There we go, grab an API response. We'll just say right here, blah equals blah. We'll have to import static router as well. So import StaticRouter from react-router-dom/server, okay. And then down here we'll write another test that looks relatively similar test renders correctly with some pets. And here you can say, const asFragment = render StaticRouter Results pets = pets.

And then, expect asFragment toMatchSnapshot. There you go. You'll see that it wrote a snapshot, we can go back and look at our snapshot file. And you can see here it's rendering out that, Luna rendered correctly with dog Coveny, Seattle, Washington, so on and so forth. So that's what that would look like.

Let me tell you my minor problem with this, what happens if I change something in pet? Let's just go do it, just for funsies. So I change these from m dashes to normal dashes or something like that, something really silly or I'll just put names like this. All right, so now my tests are gonna fail, and this is gonna fail because it says, Jacqueline and Lyda and Si and all those kinda things.

Which test is failing? The results test. Where's there the problem? The pet's component, the wrong test is failing, right? When I have a test fail, I wanna know exactly what's wrong. This one gives me some indirection of what has gone amiss, I don't like that, I want my test to be very specific of what I'm testing.

There's something you can do to get around this called shallow rendering, which we would have to go grab another library called react-test-renderer, and you can do a shallow render.
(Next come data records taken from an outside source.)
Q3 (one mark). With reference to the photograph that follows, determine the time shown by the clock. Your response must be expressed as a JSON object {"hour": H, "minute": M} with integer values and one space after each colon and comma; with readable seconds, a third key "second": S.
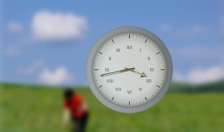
{"hour": 3, "minute": 43}
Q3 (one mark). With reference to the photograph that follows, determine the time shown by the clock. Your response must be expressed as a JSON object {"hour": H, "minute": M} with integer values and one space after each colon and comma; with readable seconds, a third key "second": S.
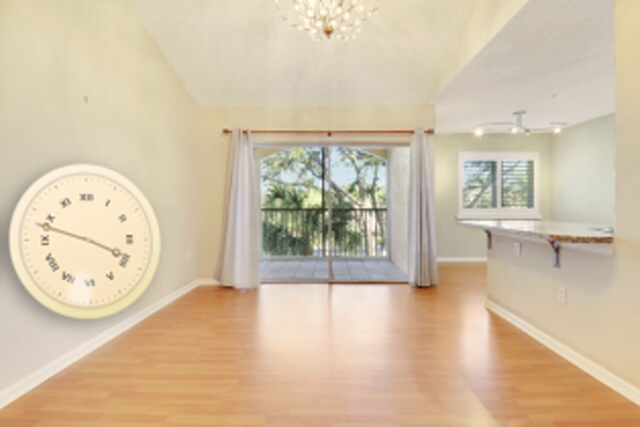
{"hour": 3, "minute": 48}
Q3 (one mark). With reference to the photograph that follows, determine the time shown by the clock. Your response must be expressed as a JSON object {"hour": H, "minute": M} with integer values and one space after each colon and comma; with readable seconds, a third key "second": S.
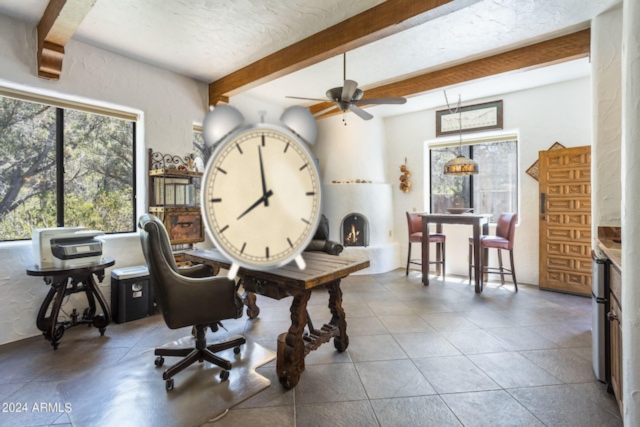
{"hour": 7, "minute": 59}
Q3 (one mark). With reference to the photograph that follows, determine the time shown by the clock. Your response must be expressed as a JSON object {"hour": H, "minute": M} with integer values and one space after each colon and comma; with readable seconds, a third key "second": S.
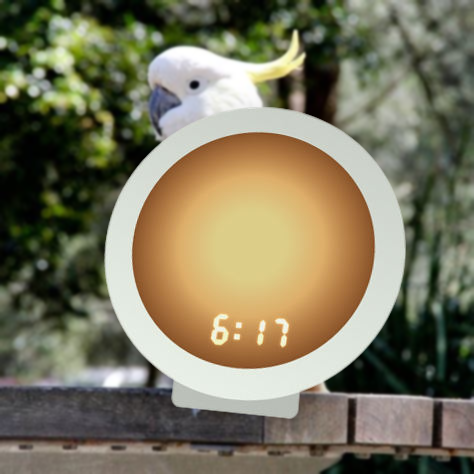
{"hour": 6, "minute": 17}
So instead of actually rendering everything down to the pet level, it'll say basically, instead of that, It'll say that this is trying to render a pet with all the props, right?

I'm not gonna type out all the props, but it will actually give you the name of the react component as opposed to the actual full HTML. That's a bit better if you're gonna be doing lots of snapshot testing, I would suggest going to do that. I'll show you how to do that in v7, if you wanna do that, but I've decided to de-emphasize snapshot testing in this course because I don't think it's a good idea.
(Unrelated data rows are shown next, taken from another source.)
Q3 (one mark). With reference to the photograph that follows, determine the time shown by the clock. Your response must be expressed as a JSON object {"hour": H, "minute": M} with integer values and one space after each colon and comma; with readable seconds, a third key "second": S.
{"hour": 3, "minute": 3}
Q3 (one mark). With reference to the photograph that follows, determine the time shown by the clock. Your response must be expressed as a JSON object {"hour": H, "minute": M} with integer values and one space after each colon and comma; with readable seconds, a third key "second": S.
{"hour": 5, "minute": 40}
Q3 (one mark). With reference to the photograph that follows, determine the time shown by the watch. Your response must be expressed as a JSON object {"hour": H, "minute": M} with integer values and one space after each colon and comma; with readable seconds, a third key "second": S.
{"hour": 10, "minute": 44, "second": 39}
I want you to be aware of it, because you're definitely gonna come across at a company that does it, but use at your own peril. Does that make sense? Does this make sense? Okay, two things about snapshot test, you do check them in to get, some people are hesitant to do that, most people say, don't check in machine generated files.
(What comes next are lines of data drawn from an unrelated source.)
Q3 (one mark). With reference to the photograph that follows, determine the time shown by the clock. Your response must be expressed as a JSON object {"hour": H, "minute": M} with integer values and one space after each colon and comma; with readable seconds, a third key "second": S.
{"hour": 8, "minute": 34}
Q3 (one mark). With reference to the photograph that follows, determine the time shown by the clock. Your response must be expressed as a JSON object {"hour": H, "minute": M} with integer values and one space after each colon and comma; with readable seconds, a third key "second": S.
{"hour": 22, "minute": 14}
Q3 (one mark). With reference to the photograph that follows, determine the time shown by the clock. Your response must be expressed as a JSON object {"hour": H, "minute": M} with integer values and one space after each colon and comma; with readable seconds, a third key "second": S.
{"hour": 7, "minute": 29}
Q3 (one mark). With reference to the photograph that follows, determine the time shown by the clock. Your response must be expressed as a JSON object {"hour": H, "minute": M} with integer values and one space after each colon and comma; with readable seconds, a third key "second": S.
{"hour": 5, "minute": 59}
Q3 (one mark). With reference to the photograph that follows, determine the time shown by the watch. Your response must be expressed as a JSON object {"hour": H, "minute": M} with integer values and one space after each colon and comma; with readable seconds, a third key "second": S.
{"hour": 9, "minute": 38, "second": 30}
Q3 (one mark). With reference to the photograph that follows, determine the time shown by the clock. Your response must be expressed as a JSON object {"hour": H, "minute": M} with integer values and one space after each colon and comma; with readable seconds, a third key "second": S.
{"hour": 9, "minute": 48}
These ones you do check in, right, because you wanna check them later, right? So it's important that you do check these into Git and never modify them directly, right? I think that makes sense, these should only ever be machine generated, please do not edit them by hand.
>> Craig online just said, I found that snapshot tests work well for API integration testing on a test API endpoint.

>> Yeah, no, I could buy that. To Craig's point, I believe that snapshot testing is a much better use case to making sure that your JSON response shapes are not changing between your client and your server. It's basically like you're giving a guarantee from the back end developer to the front end developer like a handshake agreement.

This is what this looks like, our tests are gonna fail if these drift apart. That is a super valid reason to use a snapshot test, and one that I've done before, so yes, I agree with that. But this is, It gets you towards 100% test coverage, right? So we're gonna look at test coverage here in just a second.

It's going to show results.jsx as being 100% test covered. What did we test? Nothing, right? That's why I don't like test coverage is because it doesn't really tell you anything. I could cover this entire application in five minutes with snapshot tests, it will show with 100% coverage and I would have 0% confidence in my tests, right?

Your test are only as useful as like how much effort and thought you put into them. Okay, that's enough for me on snapshots.